Somehow, because we are the performance tuning team, obscure concurrency bugs get thrown our way. I'm not sure exactly where the join is, we aren't the "obscure concurrency bug" team. But why fight it, I prefer to go with the flow. So, each time, we examine them.

The latest one is representative of what we tend to see. Across several hundred servers in all the different environments (prod, pre-prod, QA, various devs), every couple of months we get a report on the same issue cropping up. Each time it will be a different server, running on a different box (usually but not always). A different piece of code with a different stack will be involved (usually but not always). An intensive investigation will identify that the only way the problem could occur is either a simple obvious way which, if it did occur, would be occurring all the time on multiple servers so we'd be seeing it all the time; or in a highly obscure way that requires an exception being thrown that no one has ever seen, while at the same time several JVM threads would need to have died, and at the same time a system resource would need to have been temporarily exhausted. And note that none of the individual strands of the combination have been seen (but then none are being monitored for, so possibly unsurprising); and yet the combination has to occur once a month across the full set of servers for us to see what we see.

A coincidence too far? Each time I think about this, I'm reminded of Gabriel Weinbergon's article One in a million happens a lot when your site is big. Although I'm not talking about a big website for my bug here, the statistics are the same; if you are doing something a lot - and several hundred servers running almost continuously in an enterprise project would be spot on in the list of things that do stuff a LOT - then very unlikely incidents stop being very unlikely and instead become things that happen on an infrequent but regular basis.
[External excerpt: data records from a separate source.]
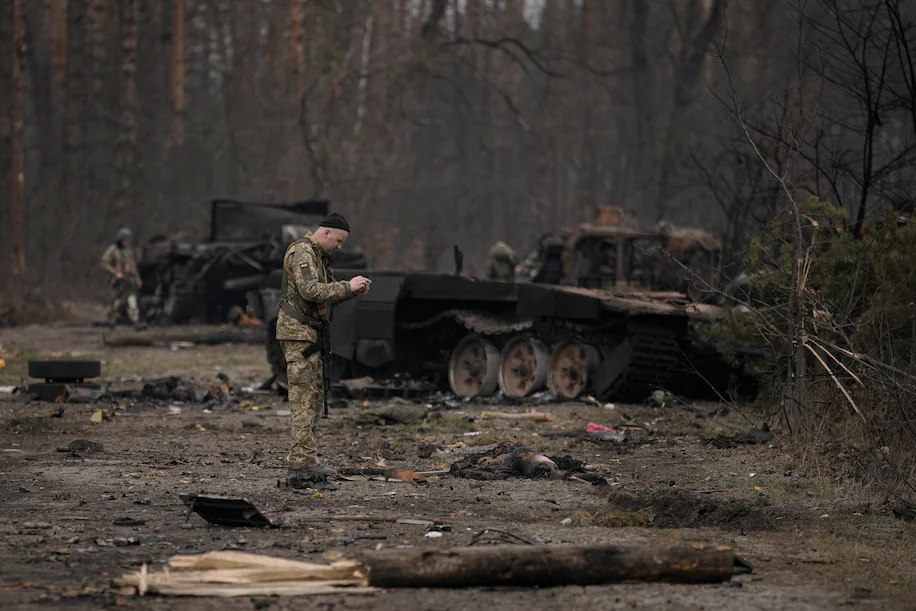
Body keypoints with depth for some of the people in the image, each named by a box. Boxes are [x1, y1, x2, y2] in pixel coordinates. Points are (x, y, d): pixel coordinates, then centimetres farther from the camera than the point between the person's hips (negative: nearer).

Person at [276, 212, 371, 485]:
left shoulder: (317, 255, 20)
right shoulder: (302, 253, -13)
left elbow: (324, 296, 22)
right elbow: (310, 290, -26)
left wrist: (351, 291, 6)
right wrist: (347, 286, -22)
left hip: (308, 333, 11)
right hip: (297, 332, -11)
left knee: (314, 396, 10)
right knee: (304, 399, -13)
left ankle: (301, 464, 12)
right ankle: (304, 461, -16)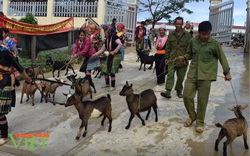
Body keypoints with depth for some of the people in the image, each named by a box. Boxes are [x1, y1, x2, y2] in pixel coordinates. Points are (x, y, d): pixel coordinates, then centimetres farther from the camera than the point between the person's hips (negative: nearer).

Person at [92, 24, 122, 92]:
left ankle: (113, 86, 8)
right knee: (105, 70, 9)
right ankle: (107, 84, 28)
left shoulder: (114, 36, -14)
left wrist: (114, 51, -23)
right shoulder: (107, 40, 10)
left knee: (112, 71, -6)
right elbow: (102, 49, 13)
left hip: (116, 56, -8)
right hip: (110, 56, 8)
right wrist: (95, 54, 4)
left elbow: (120, 44, -27)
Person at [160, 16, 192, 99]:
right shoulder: (171, 35, 7)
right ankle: (168, 91, -11)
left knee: (181, 77, 8)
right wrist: (166, 58, 7)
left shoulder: (187, 35, 1)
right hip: (172, 60, 1)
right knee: (170, 75, -9)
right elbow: (168, 47, 11)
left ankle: (179, 90, 24)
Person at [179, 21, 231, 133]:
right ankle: (192, 116, 23)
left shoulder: (214, 43, -3)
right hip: (192, 74, 3)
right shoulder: (193, 41, 5)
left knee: (202, 100, 0)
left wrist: (227, 72, 2)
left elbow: (222, 58, 3)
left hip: (205, 75, -3)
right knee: (187, 96, -2)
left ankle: (200, 122, 16)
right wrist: (184, 57, -3)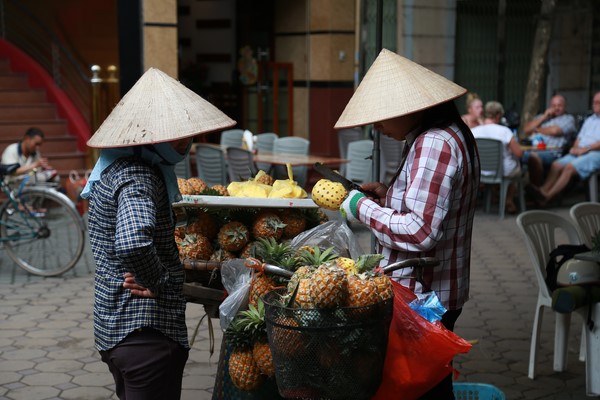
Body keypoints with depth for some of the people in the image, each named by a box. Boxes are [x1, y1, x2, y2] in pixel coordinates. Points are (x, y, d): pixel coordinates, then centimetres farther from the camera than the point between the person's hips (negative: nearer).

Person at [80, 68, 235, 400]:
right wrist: (156, 281, -21)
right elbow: (133, 244, -40)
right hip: (147, 333, -10)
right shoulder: (137, 178, -21)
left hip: (115, 328, 10)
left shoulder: (117, 167, 10)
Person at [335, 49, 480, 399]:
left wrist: (363, 208, -15)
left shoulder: (434, 144, -21)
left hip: (422, 296, -10)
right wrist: (389, 195, 10)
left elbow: (421, 232, -27)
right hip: (439, 292, 10)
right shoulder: (451, 134, 12)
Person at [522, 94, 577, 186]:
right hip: (530, 148, 5)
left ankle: (537, 188, -34)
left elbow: (554, 131, -3)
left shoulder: (568, 119, 16)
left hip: (549, 152, -5)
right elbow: (526, 129, 17)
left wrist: (537, 129, 13)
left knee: (534, 156, -40)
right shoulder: (541, 116, 32)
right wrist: (544, 117, 12)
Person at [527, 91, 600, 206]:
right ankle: (543, 191, -32)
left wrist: (585, 149, -16)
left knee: (570, 167, -29)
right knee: (556, 165, -16)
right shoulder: (589, 120, 28)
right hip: (580, 153, 8)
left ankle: (547, 196, -35)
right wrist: (575, 147, 1)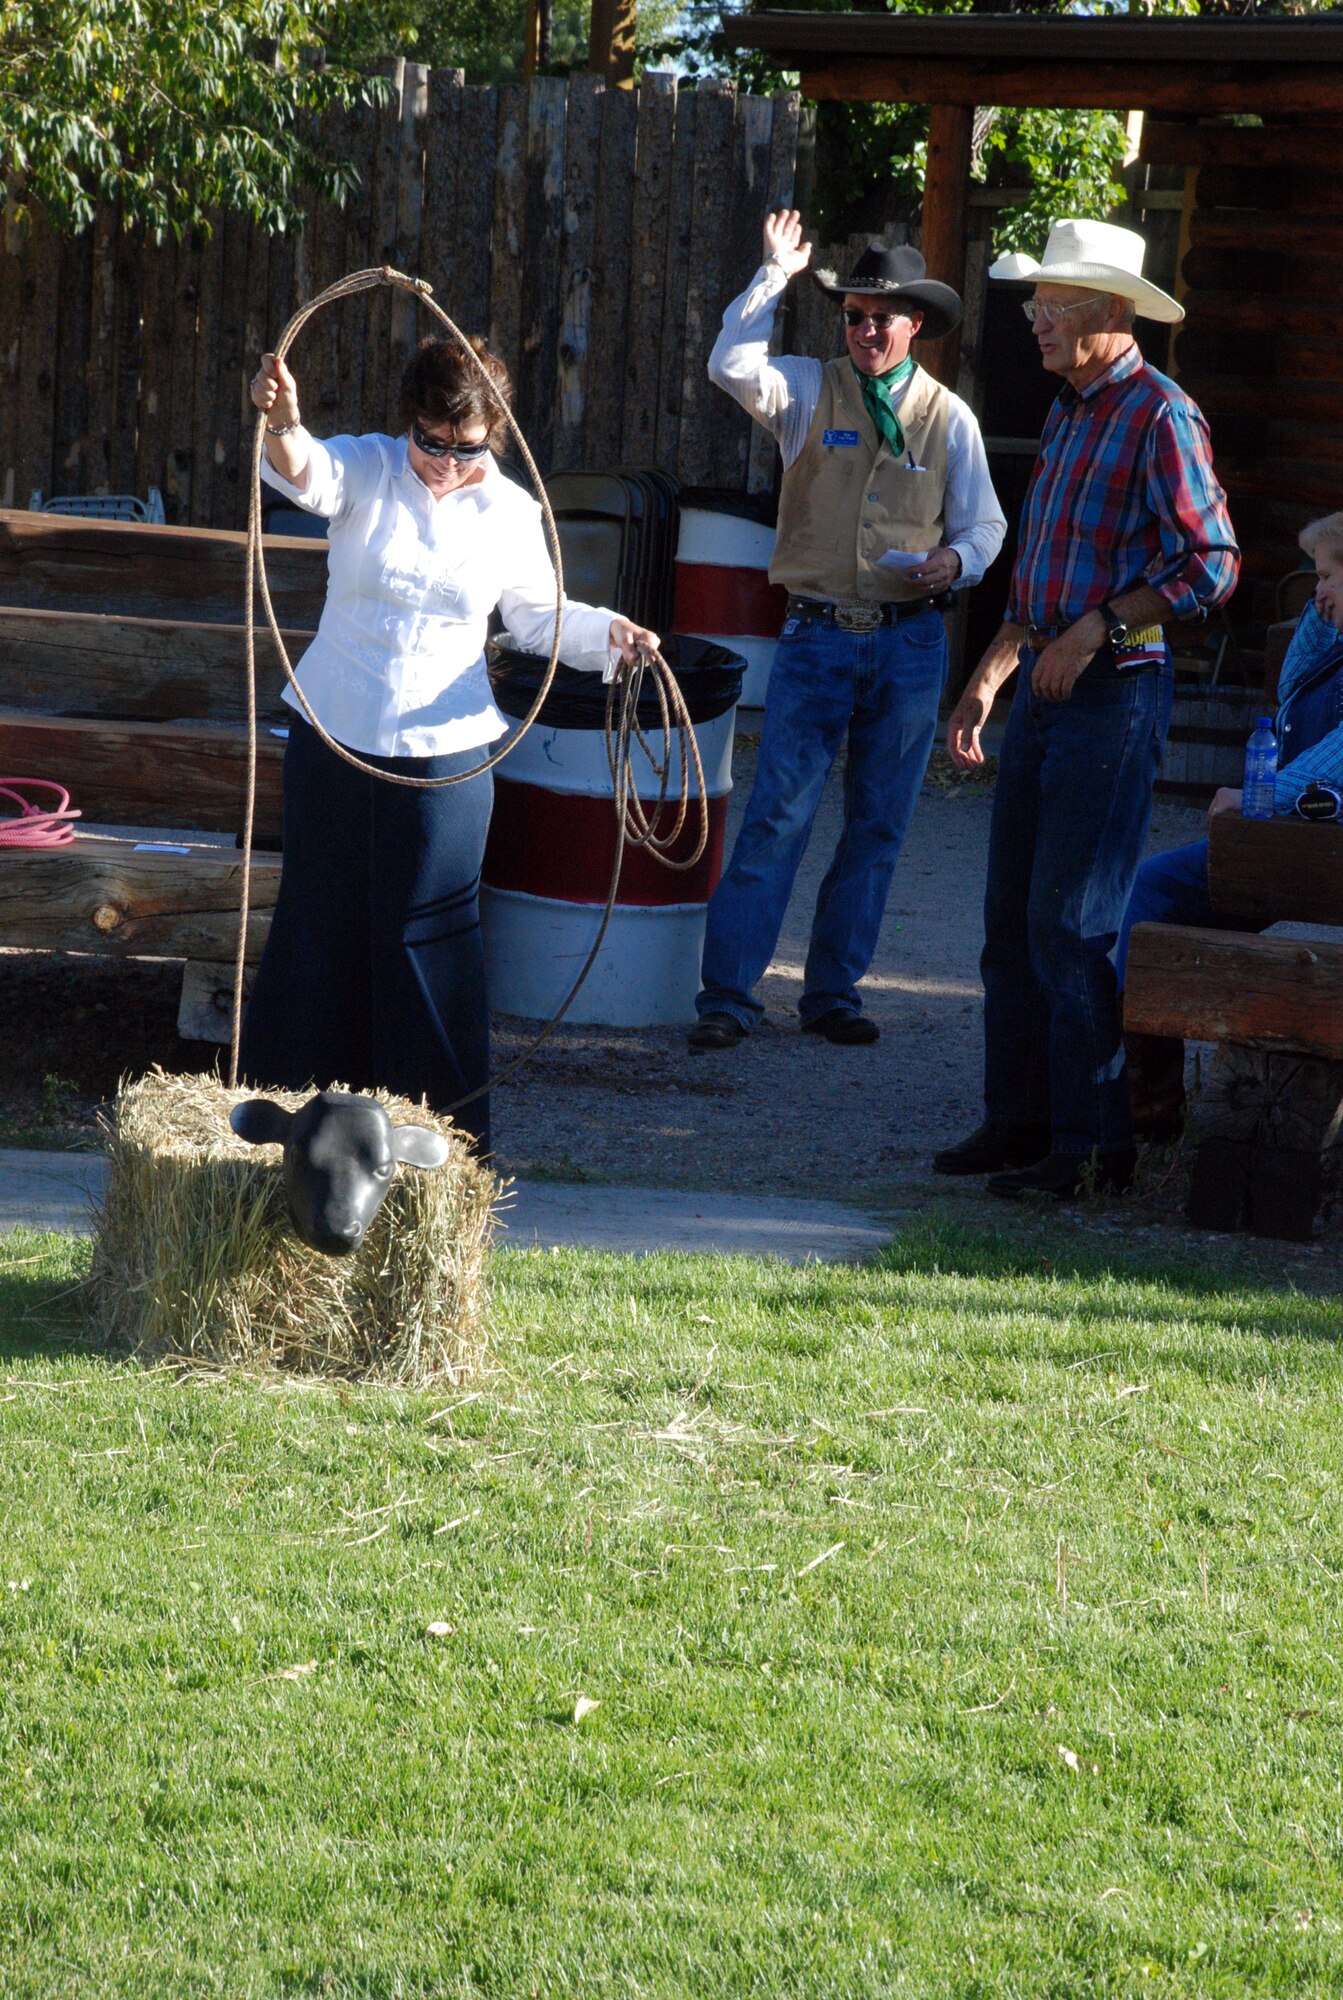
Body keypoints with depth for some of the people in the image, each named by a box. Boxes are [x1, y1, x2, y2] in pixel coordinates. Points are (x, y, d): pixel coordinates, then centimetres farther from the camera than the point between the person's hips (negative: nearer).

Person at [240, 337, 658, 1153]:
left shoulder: (511, 513, 0)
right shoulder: (366, 469, -5)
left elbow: (539, 616, 12)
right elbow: (302, 472, -28)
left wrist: (610, 633, -8)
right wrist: (283, 423, -52)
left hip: (444, 749, 0)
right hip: (334, 735, 0)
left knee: (426, 930, 1)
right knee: (321, 922, 10)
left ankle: (445, 1118, 8)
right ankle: (290, 1096, 22)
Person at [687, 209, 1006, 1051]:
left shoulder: (949, 419, 8)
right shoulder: (811, 390, 4)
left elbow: (984, 524, 10)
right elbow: (732, 365, -14)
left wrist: (955, 559, -11)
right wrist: (777, 275, -12)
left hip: (910, 642, 2)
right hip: (818, 636, -2)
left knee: (878, 828, 7)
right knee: (777, 817, -8)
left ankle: (834, 990, 16)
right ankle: (728, 993, -7)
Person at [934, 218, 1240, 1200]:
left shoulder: (1159, 416, -11)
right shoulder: (1068, 413, 18)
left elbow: (1212, 564, -17)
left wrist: (1099, 626, -20)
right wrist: (986, 684, 21)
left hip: (1116, 690, -9)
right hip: (1045, 686, 9)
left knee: (1070, 927, -10)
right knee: (1011, 921, 9)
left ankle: (1091, 1144, -5)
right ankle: (1018, 1122, 16)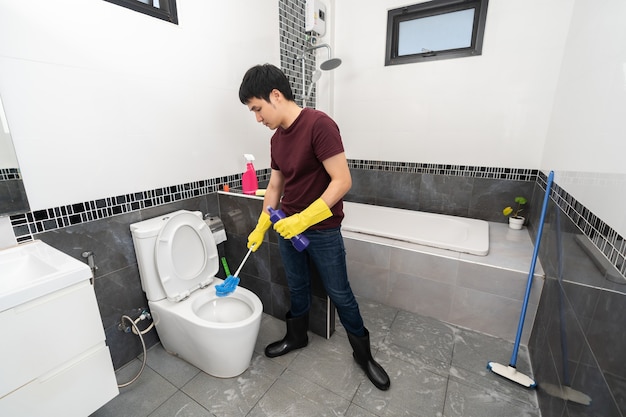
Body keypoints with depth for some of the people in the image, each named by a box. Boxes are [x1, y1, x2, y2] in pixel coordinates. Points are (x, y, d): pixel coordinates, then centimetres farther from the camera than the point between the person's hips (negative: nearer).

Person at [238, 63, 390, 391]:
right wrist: (260, 228, 13)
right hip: (288, 227, 7)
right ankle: (297, 337, 46)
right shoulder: (277, 138, 5)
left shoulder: (319, 124, -19)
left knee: (339, 293, 9)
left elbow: (342, 181, -24)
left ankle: (363, 354, 33)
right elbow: (275, 186, 12)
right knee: (297, 288, 22)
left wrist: (304, 219, -27)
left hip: (323, 231, -6)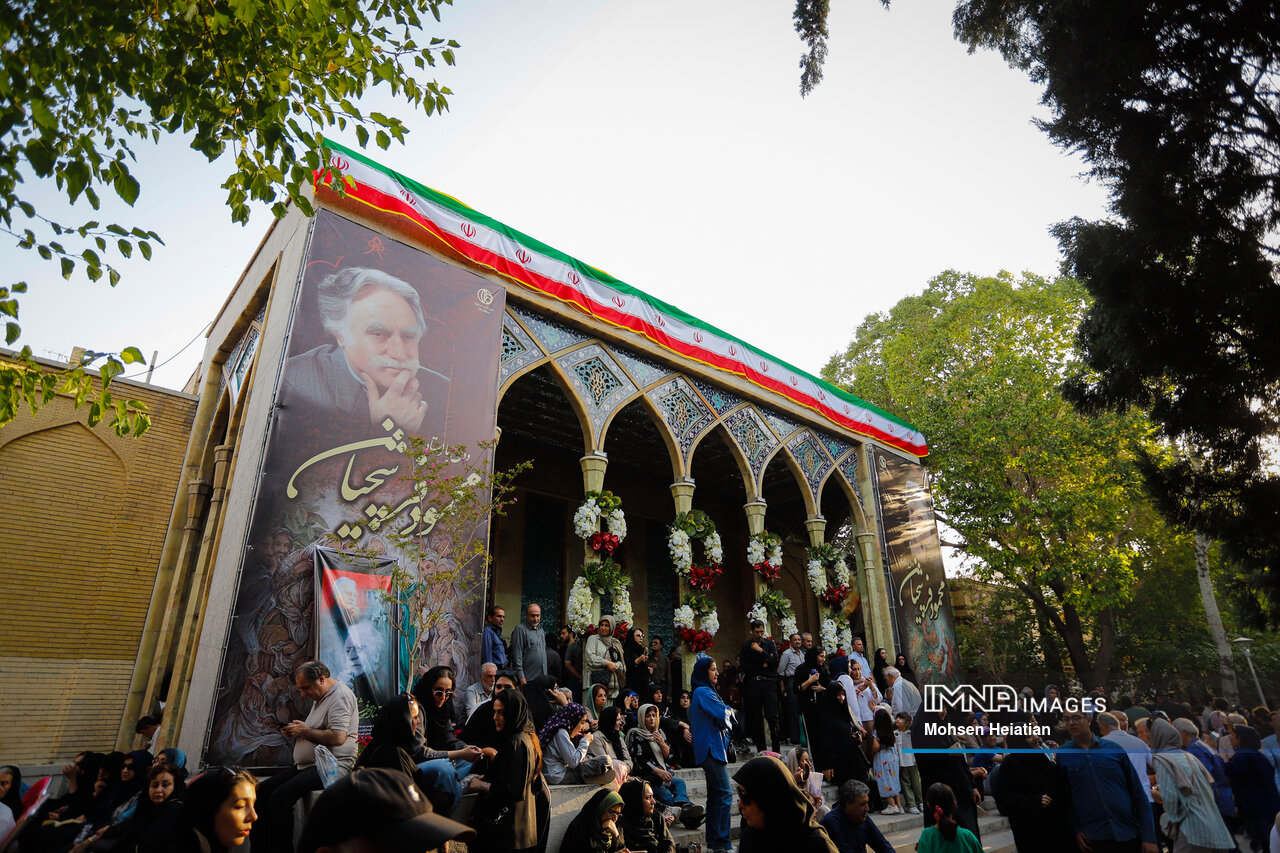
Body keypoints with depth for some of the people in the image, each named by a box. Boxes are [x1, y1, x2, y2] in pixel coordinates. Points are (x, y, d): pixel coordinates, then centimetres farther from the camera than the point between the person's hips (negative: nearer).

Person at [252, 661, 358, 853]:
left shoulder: (340, 695, -13)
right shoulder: (321, 697, 20)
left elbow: (338, 737, -24)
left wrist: (306, 731, -12)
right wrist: (296, 731, 11)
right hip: (306, 765, 11)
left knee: (280, 797, -24)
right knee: (262, 791, 1)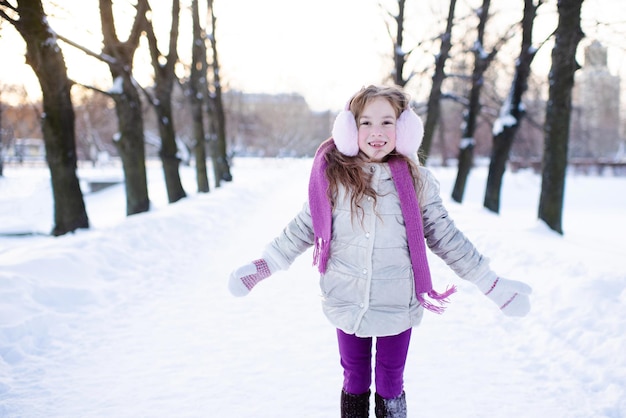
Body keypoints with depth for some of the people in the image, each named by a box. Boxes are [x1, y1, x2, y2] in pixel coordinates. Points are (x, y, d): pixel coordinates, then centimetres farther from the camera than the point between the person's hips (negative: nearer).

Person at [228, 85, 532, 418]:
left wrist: (492, 285, 0)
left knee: (390, 385, 15)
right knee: (354, 381, 19)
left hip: (398, 307, 0)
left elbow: (446, 237, 0)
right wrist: (261, 267, -2)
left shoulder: (416, 181, -7)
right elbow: (303, 229, 1)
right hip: (347, 305, 1)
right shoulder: (333, 177, -8)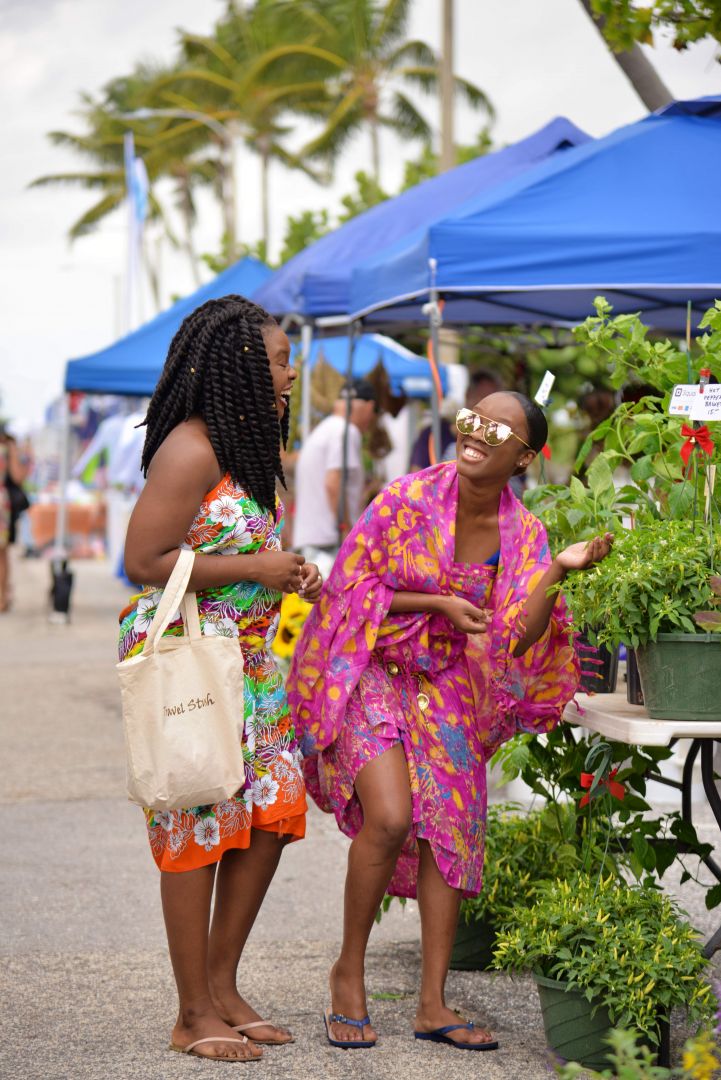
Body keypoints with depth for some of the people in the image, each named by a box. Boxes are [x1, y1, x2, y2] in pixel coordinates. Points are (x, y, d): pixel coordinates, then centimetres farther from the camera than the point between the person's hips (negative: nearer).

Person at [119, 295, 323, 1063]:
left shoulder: (244, 447, 15)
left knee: (272, 812, 6)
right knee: (201, 822, -4)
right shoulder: (191, 450, -15)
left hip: (247, 663, 9)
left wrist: (287, 575, 8)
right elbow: (144, 562, -20)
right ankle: (195, 1015, 6)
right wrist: (255, 568, -17)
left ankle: (222, 985, 18)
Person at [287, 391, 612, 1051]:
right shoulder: (409, 498, -12)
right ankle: (349, 972, 0)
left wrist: (558, 571, -26)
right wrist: (438, 604, -16)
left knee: (449, 831, 0)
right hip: (374, 673, -4)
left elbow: (521, 636, -12)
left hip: (450, 691, 4)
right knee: (390, 817, -21)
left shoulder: (523, 535, -3)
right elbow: (349, 583, -9)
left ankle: (433, 1005, 10)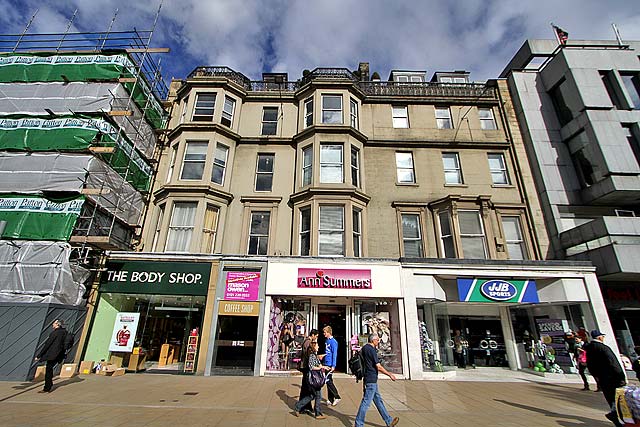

Given that, you need to have a strategy for when obscure things go wrong. The usual strategy in IT for this is redundancy - assume something will fail at some point, and have something else that can quickly take it's place when that happens. This is now common in large scale systems - possibly the most famous is Google, where the systems are designed to expect failures of any component and they "design the system with multiple backups and ways to route around problems". So that's what I tell the teams: things will fail obscurely and unexpectedly - you need failover capability. And now my analysis of obscure concurrency bugs has become much faster: since I know what the answer for these are before I start, my analysis mostly consists "is this something that is unlikely to occur normally, but is likely to occur occasionally when you scale up to do it a lot". If the answer is yes - and the bugs sent our way typically are - then the solution is "there's no obvious fix - you need a failover capability".